With the rapid advancement of artificial intelligence-generated content (AIGC) technologies, including multimodal large language models (MLLMs) and diffusion models, image generation and manipulation have become remarkably effortless. Existing image forgery detection and localization (IFDL) methods often struggle to generalize across diverse datasets and offer limited interpretability. Nowadays, MLLMs demonstrate strong generalization potential across diverse vision-language tasks, and some studies introduce this capability to IFDL via large-scale training. However, such approaches cost considerable computational resources, while failing to reveal the inherent generalization potential of vanilla MLLMs to address this problem. Inspired by this observation, we propose Foresee, a training-free MLLM-based pipeline tailored for image forgery analysis. It eliminates the need for additional training and enables a lightweight inference process, while surpassing existing MLLM-based methods in both tamper localization accuracy and the richness of textual explanations. Foresee employs a type-prior-driven strategy and utilizes a Flexible Feature Detector (FFD) module to specifically handle copy-move manipulations, thereby effectively unleashing the potential of vanilla MLLMs in the forensic domain. Extensive experiments demonstrate that our approach simultaneously achieves superior localization accuracy and provides more comprehensive textual explanations. Moreover, Foresee exhibits stronger generalization capability, outperforming existing IFDL methods across various tampering types, including copy-move, splicing, removal, local enhancement, deepfake, and AIGC-based editing.
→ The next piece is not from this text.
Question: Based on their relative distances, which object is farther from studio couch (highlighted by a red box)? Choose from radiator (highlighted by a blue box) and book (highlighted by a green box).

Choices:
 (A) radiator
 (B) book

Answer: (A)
The code will be released in the final version.

Paper Structure

This paper contains 13 sections, 5 equations, 4 figures, 8 tables, 1 algorithm.

Figures (4)

  • Figure 1: Comparison of our Foresee pipeline with other state-of-the-art MLLM-based methods and vanilla MLLMs in terms of training overhead, deployment burden, and inference performance. Foresee surpasses existing MLLM-based tamper detection methods by operating without any training, requiring fewer computational and inference resources, providing more precise localization, and delivering richer textual explanations. Notably, vanilla MLLMs achieve a significant improvement in localization performance under our pipeline.
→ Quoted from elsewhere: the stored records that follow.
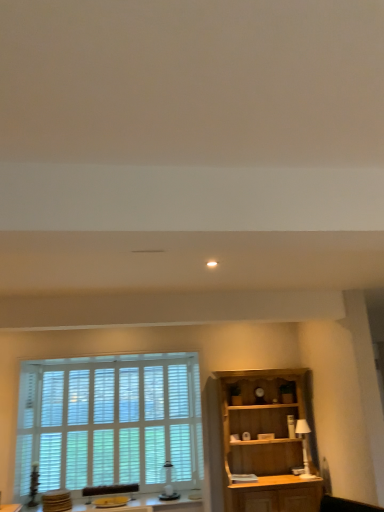
This screenshot has width=384, height=512. Find the location of `wooden cabinet at lower right`. wooden cabinet at lower right is located at coordinates (265, 443).

This screenshot has height=512, width=384. Describe the element at coordinates (265, 443) in the screenshot. I see `wooden cabinet at lower right` at that location.

This screenshot has height=512, width=384. In order to click on white wood blinds at left in this screenshot , I will do `click(109, 422)`.

Describe the element at coordinates (109, 422) in the screenshot. The width and height of the screenshot is (384, 512). I see `white wood blinds at left` at that location.

Measure the distance between point (115, 507) and camera.

Point (115, 507) is 4.40 meters from camera.

You are a GUI agent. You are given a task and a screenshot of the screen. Output one action in this format:
    pyautogui.click(x=<x>, y=<y>)
    Task: Click on the wooden swivel chair at lower left
    Image resolution: width=384 pixels, height=512 pixels.
    Given the screenshot: What is the action you would take?
    pyautogui.click(x=110, y=489)

Find the location of a particular element. The height and width of the screenshot is (512, 384). wooden cabinet at lower right is located at coordinates (265, 443).

From the image's perspective, which is above, wooden table at lower center or white wood blinds at left?

From the image's view, white wood blinds at left is above.

Can you confirm if wooden table at lower center is bigger than white wood blinds at left?

Actually, wooden table at lower center might be smaller than white wood blinds at left.

The width and height of the screenshot is (384, 512). In order to click on window that is above the wooden table at lower center (from the image's perspective) in this screenshot , I will do `click(109, 422)`.

Considering the sizes of objects wooden table at lower center and white wood blinds at left in the image provided, who is taller, wooden table at lower center or white wood blinds at left?

Standing taller between the two is white wood blinds at left.

Which of these two, wooden cabinet at lower right or white glossy lamp at right, is thinner?

With smaller width is white glossy lamp at right.

Is wooden cabinet at lower right situated inside white glossy lamp at right or outside?

wooden cabinet at lower right cannot be found inside white glossy lamp at right.

Looking at the image, does wooden cabinet at lower right seem bigger or smaller compared to white glossy lamp at right?

In the image, wooden cabinet at lower right appears to be larger than white glossy lamp at right.

From a real-world perspective, between wooden cabinet at lower right and white glossy lamp at right, who is vertically lower?

From a 3D spatial view, white glossy lamp at right is below.

The image size is (384, 512). Identify the location of table on the right of wooden swivel chair at lower left. (149, 504).

Between wooden swivel chair at lower left and wooden table at lower center, which one has larger size?

Bigger between the two is wooden table at lower center.

Is wooden table at lower center completely or partially inside wooden swivel chair at lower left?

Definitely not — wooden table at lower center is not inside wooden swivel chair at lower left.

Based on the photo, from a real-world perspective, is white wood blinds at left over wooden swivel chair at lower left?

Correct, in the physical world, white wood blinds at left is higher than wooden swivel chair at lower left.

Does white wood blinds at left appear on the left side of wooden swivel chair at lower left?

In fact, white wood blinds at left is to the right of wooden swivel chair at lower left.

From the image's perspective, which is below, white wood blinds at left or wooden swivel chair at lower left?

wooden swivel chair at lower left is shown below in the image.

Looking at this image, can you tell me how much white wood blinds at left and wooden swivel chair at lower left differ in facing direction?

white wood blinds at left and wooden swivel chair at lower left are facing 0.878 degrees away from each other.

Is white wood blinds at left facing away from wooden table at lower center?

Correct, white wood blinds at left is looking away from wooden table at lower center.

The width and height of the screenshot is (384, 512). I want to click on window that appears above the wooden table at lower center (from a real-world perspective), so click(109, 422).

Is white wood blinds at left wider or thinner than wooden table at lower center?

Considering their sizes, white wood blinds at left looks slimmer than wooden table at lower center.

Is white wood blinds at left beside wooden table at lower center?

No, white wood blinds at left is not beside wooden table at lower center.

Considering the positions of objects white glossy lamp at right and white wood blinds at left in the image provided, who is more to the left, white glossy lamp at right or white wood blinds at left?

From the viewer's perspective, white wood blinds at left appears more on the left side.

Does white glossy lamp at right have a lesser height compared to white wood blinds at left?

Correct, white glossy lamp at right is not as tall as white wood blinds at left.

Locate an element on the screen. The width and height of the screenshot is (384, 512). window that is on the left side of white glossy lamp at right is located at coordinates 109,422.

Looking at this image, between white glossy lamp at right and white wood blinds at left, which one is positioned in front?

white wood blinds at left is closer to the camera.

From a real-world perspective, which is physically below, white glossy lamp at right or wooden table at lower center?

wooden table at lower center.

Who is shorter, white glossy lamp at right or wooden table at lower center?

With less height is wooden table at lower center.

Are white glossy lamp at right and wooden table at lower center making contact?

white glossy lamp at right and wooden table at lower center are clearly separated.

From the picture: Does white glossy lamp at right have a greater width compared to wooden table at lower center?

No.

Find the location of `table located behind the white wood blinds at left`. table located behind the white wood blinds at left is located at coordinates (149, 504).

Image resolution: width=384 pixels, height=512 pixels. I want to click on lamp that appears on the right of wooden cabinet at lower right, so click(x=304, y=445).

From the image, which object appears to be nearer to white glossy lamp at right, wooden swivel chair at lower left or wooden cabinet at lower right?

Among the two, wooden cabinet at lower right is located nearer to white glossy lamp at right.

Which object lies further to the anchor point wooden cabinet at lower right, wooden swivel chair at lower left or wooden table at lower center?

The object further to wooden cabinet at lower right is wooden swivel chair at lower left.

When comparing their distances from wooden table at lower center, does white glossy lamp at right or white wood blinds at left seem closer?

The object closer to wooden table at lower center is white wood blinds at left.

Considering their positions, is wooden cabinet at lower right positioned closer to white glossy lamp at right than wooden table at lower center?

wooden cabinet at lower right.

Based on their spatial positions, is wooden cabinet at lower right or wooden table at lower center closer to wooden swivel chair at lower left?

Among the two, wooden table at lower center is located nearer to wooden swivel chair at lower left.

Based on their spatial positions, is white glossy lamp at right or wooden swivel chair at lower left closer to wooden table at lower center?

The object closer to wooden table at lower center is wooden swivel chair at lower left.

From the image, which object appears to be farther from wooden table at lower center, wooden cabinet at lower right or wooden swivel chair at lower left?

wooden cabinet at lower right lies further to wooden table at lower center than the other object.

Considering their positions, is white wood blinds at left positioned further to wooden cabinet at lower right than wooden swivel chair at lower left?

wooden swivel chair at lower left.

I want to click on table located between wooden swivel chair at lower left and white glossy lamp at right in the left-right direction, so click(x=149, y=504).

Find the location of a particular element. The width and height of the screenshot is (384, 512). cupboard between wooden table at lower center and white glossy lamp at right in the horizontal direction is located at coordinates (265, 443).

The image size is (384, 512). What are the coordinates of `cupboard situated between white wood blinds at left and white glossy lamp at right from left to right` in the screenshot? It's located at (265, 443).

The image size is (384, 512). What are the coordinates of `window located between wooden table at lower center and wooden cabinet at lower right in the left-right direction` in the screenshot? It's located at (109, 422).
  • Figure 2: Qualitative comparison between vanilla MLLMs and our Foresee pipeline on splicing and copy-move cases in the IFDL task, illustrating Foresee’s improved localization accuracy.
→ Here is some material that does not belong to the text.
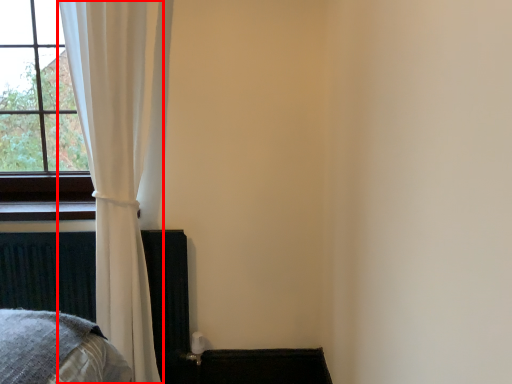
Question: From the image, what is the correct spatial relationship of curtain (annotated by the red box) in relation to bed frame?

Choices:
 (A) right
 (B) left

Answer: (A)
  • Figure 3: Overview of the proposed Foresee pipeline. The input image $\mathbf{I}_{ori}$ and classification prompt $\mathbf{P}_{cls}$ are processed by $\operatorname{MLLM}$ to predict the classification label $\mathbf{C}$. If $\mathbf{C}$ indicates copy-move, the Flexible Feature Detector $\mathcal{G}_{dt}$ generates a hint image $\mathbf{I}_{hint}$. Then, $\mathbf{I}_{ori}$, $\mathbf{I}_{hint}$ (if available), and a task-specific prompt $\mathbf{P}_{sel}$ are fed into $\operatorname{MLLM}$ to produce a textual explanation $\mathbf{T}_{exp}$ and a concise description $\mathbf{T}_{desc}$ of the tampered region. Finally, $\mathbf{T}_{desc}$ guides the Grounded Segmentation Module $\mathcal{G}_{gs}$ to generate the tampering mask $\mathbf{M}_{seg}$.
  • Figure 4: Visual comparison of predicted forgery masks from different methods on representative manipulated images. Ground truth masks and results from several networks are shown for qualitative assessment.